[Saved entries]
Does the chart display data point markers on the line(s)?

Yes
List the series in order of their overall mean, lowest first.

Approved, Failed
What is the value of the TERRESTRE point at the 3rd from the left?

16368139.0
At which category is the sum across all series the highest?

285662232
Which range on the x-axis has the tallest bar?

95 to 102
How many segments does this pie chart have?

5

--

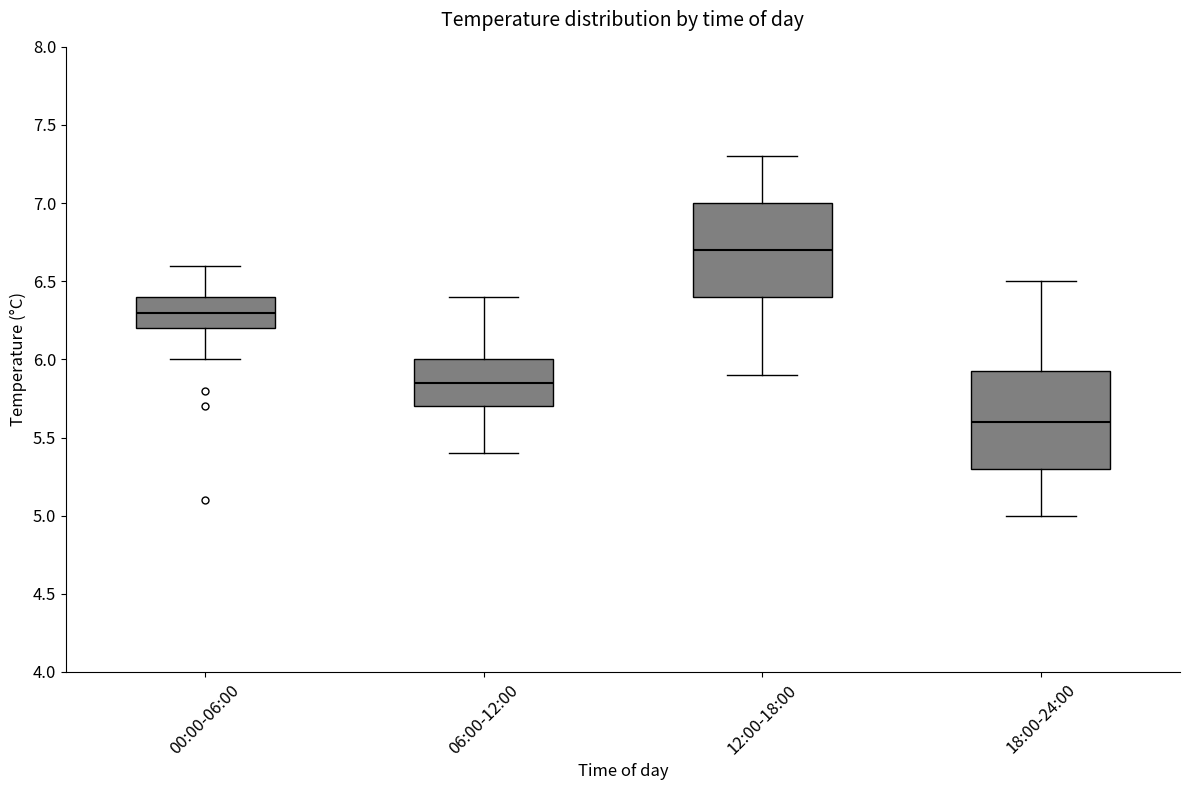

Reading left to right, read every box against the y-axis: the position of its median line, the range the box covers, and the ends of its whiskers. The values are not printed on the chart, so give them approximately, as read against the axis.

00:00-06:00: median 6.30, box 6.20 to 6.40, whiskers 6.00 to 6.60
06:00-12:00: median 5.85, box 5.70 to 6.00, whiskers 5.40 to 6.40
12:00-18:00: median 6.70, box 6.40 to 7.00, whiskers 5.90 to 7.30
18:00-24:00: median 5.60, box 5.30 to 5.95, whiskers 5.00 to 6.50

# PROBLEM REQUIREMENTS
Lay out the lines of data between the one holding "Does the chart" and the one holding "How many segments does this pie chart have?", inclusive, as a numbered list without blank lines.

# OUTPUT OF THE EXERCISE
1. Does the chart display data point markers on the line(s)?
2. Yes
3. List the series in order of their overall mean, lowest first.
4. Approved, Failed
5. What is the value of the TERRESTRE point at the 3rd from the left?
6. 16368139.0
7. At which category is the sum across all series the highest?
8. 285662232
9. Which range on the x-axis has the tallest bar?
10. 95 to 102
11. How many segments does this pie chart have?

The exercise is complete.